TASK GOAL - Reproduce word for word, from the entries below, the line with "Reply in this", the line with "- wooden board [443,266,478,463]", and every line between them, and nothing more.

DATA EXTRACTS -
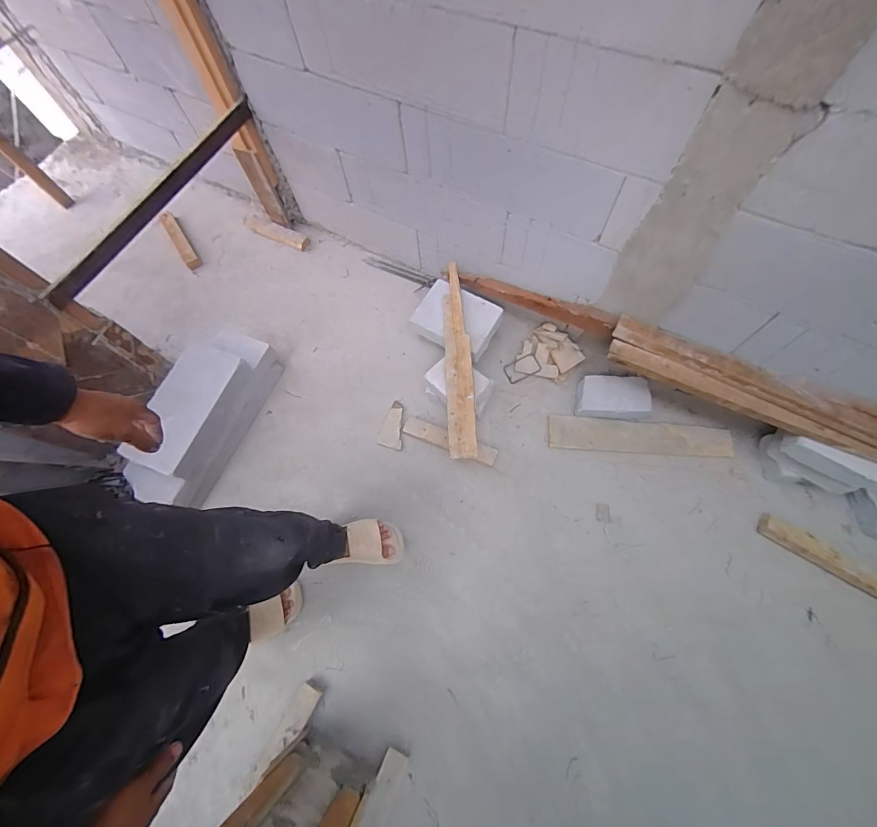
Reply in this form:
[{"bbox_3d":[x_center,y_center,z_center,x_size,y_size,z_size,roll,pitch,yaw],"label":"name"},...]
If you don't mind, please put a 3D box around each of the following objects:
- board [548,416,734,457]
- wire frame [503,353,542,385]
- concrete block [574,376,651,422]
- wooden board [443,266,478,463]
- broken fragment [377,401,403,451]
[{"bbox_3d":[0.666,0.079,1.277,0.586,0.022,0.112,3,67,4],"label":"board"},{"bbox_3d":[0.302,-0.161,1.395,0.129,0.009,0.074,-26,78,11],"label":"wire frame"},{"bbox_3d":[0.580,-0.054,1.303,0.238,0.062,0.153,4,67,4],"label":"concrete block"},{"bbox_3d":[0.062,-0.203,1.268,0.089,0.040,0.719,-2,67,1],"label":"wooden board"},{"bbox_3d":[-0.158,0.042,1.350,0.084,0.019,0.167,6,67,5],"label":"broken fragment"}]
* * *
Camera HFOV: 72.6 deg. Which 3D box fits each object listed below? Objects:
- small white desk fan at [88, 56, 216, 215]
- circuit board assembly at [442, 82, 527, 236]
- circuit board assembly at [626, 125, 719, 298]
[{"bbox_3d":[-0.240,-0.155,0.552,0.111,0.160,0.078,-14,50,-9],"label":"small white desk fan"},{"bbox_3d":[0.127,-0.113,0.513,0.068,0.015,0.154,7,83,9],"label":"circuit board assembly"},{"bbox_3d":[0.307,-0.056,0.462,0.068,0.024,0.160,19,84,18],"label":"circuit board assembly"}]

WRITTEN ANSWER -
Reply in this form:
[{"bbox_3d":[x_center,y_center,z_center,x_size,y_size,z_size,roll,pitch,yaw],"label":"name"},...]
If you don't mind, please put a 3D box around each of the following objects:
- board [548,416,734,457]
- wire frame [503,353,542,385]
- concrete block [574,376,651,422]
- wooden board [443,266,478,463]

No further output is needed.